For the purposes of mental exercise, I have written the synopsis for a fictional film about the ongoing conflict between tennis player Novak Djokovic and the Australian government. My goal is to explain a couple of current Cybersecurity issues.

Novak plays the role a hacktivist — that’s a type of hacker who makes political statements to create an awareness of the issues he considers important. Whether you see him as a ‘’white hat’’ (beneficial) or a ‘’black hat’’ (destructive) depends on your personal views. For this scenario, we will take him as a black hat. Novak’s goal is to hack Australian vaccination policies. His personal conviction is that mandatory vax certificates jeopardize civil liberties, such as freedom of movement.

As the world’s No 1 tennis player, Novak is about to join the annual Australia Open. But this year, he doesn’t want medals. Instead, he decides to throw a bait at the Australian government. Novak asks Australia to issue a medical exemption so that he can obtain a visa without vaccination. In the past, he recovered from Covid twice. However, he keeps the physical records out of public view. In this way, the proof of medical exemption becomes virtual: you don’t have to hold it in your hands, to believe it. Novak is relying on the fact that cybersecurity is a new phenomenon. Tech innovation moves at lightspeed, and human law isn’t always keeping up the pace. The public may not be informed that digital certificates are as legal as their physical counterpart.

Novak’s plan seems to work. He is a granted access on the basis of the exemption. But upon arrival in Australia, the government revokes his visa. Apparently, there was a legal problem, where Australia claims Novak received false information about the policies. This causes Novak to launch a defense. He wins, and gets another visa clearance. The government informs him the visa can be revoked again. Australia’s policies provide ministers with discretionary powers to overturn the decision. Although the battle takes place in the courtroom, the real problem is in the cyber realm. By playing games with digital versus physical evidence, Novak exposed vulnerabilities in Australia’s legal system.

The whole process is broadcast live on the Internet. Novak launches a brute force attack on the audiences, streaming his image (and his arguments) relentlessly. As a media superstar, he knows very well how reality TV works. Telling the truth is far less impactful than flooding the virtual space with one’s star persona. Novak knows that even if he doesn’t win the case, he will have breached security. In part, this comes from the nature of the virtual spectacle. The courtroom is now available in your living room. You feel close to the event, yet powerless to change anything. This creates a frustrating, disorienting effect, expanding your confusion about digital certificates. Can I trust the laws if I am not sure that they really exist?

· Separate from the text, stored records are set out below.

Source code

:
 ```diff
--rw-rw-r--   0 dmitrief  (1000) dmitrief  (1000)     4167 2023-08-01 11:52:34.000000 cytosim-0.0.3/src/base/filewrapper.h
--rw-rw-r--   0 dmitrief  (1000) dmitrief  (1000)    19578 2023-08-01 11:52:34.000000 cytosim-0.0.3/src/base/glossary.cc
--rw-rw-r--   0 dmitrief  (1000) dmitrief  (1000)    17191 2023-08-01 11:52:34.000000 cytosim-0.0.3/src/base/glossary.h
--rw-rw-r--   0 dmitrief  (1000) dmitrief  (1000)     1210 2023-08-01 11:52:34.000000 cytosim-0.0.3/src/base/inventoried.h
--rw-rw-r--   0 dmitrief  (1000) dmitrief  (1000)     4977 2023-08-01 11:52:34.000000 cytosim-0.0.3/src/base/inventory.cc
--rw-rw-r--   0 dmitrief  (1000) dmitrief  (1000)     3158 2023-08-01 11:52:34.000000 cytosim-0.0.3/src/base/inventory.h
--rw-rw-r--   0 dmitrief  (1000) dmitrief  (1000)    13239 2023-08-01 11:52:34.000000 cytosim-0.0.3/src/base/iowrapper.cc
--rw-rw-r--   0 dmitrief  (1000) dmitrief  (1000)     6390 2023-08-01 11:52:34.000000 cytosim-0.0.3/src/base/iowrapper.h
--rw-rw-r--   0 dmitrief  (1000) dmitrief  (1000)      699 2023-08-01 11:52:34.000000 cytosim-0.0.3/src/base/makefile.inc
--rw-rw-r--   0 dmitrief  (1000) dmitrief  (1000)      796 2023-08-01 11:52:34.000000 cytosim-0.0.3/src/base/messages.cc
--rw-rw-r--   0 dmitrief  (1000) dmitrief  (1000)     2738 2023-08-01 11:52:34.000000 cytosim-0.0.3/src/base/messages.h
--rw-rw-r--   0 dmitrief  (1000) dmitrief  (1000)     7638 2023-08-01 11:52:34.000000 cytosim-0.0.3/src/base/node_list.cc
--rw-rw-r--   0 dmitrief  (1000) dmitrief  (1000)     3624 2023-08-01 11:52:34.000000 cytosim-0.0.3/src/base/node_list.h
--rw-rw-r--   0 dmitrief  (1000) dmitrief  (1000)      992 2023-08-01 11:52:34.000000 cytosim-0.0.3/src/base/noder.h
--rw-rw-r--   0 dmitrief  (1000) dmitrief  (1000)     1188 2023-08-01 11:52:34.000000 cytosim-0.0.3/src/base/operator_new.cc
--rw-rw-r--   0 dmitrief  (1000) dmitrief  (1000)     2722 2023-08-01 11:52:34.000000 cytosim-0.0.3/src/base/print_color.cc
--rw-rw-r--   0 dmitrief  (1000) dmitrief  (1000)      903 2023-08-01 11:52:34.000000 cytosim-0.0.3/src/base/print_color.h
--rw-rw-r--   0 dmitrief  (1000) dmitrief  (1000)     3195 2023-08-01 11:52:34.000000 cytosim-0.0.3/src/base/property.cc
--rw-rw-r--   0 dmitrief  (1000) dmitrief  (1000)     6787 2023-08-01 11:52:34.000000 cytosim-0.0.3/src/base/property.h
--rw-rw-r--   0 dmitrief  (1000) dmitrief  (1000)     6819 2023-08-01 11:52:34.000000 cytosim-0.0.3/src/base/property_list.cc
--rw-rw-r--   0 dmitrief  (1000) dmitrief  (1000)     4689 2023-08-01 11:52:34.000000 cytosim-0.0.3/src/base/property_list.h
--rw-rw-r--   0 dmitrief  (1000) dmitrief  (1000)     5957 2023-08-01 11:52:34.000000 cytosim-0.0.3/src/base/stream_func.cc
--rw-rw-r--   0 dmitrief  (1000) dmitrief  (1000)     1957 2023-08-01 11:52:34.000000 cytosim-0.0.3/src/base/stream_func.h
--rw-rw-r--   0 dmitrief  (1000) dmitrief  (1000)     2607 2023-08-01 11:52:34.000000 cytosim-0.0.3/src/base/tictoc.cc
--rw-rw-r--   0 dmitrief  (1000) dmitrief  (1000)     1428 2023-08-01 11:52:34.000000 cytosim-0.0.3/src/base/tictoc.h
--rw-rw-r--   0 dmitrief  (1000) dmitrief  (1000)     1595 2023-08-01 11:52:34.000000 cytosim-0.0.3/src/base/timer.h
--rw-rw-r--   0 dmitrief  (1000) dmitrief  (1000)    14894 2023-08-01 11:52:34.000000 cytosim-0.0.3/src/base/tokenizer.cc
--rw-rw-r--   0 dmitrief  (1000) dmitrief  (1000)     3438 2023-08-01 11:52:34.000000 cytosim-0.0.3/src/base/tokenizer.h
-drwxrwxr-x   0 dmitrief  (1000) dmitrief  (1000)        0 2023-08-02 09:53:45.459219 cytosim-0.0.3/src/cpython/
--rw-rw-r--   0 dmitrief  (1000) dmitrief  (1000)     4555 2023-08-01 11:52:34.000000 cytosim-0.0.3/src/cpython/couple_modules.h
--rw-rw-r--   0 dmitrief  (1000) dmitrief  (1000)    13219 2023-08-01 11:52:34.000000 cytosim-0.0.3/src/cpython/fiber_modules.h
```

Finally, despite winning the case, Novak is told that his visa will be revoked again. At the time of this writing, he is mounting another battle to reverse the decision. Whatever the outcome, Novak’s hacktivist goal is accomplished. The WHO published a statement on the case, saying that mandatory vaccination should be the last resort in a government’s vaccination policy. This may (or may not) alter the actual policy, but it has challenged the public perception of Covid certificates,

I wonder if you recognize the current cybersecurity issues I am trying to explain. I am also curious if you feel that scenes from such a movie could be used as examples in Awareness training content. Feel free to comment on those aspects.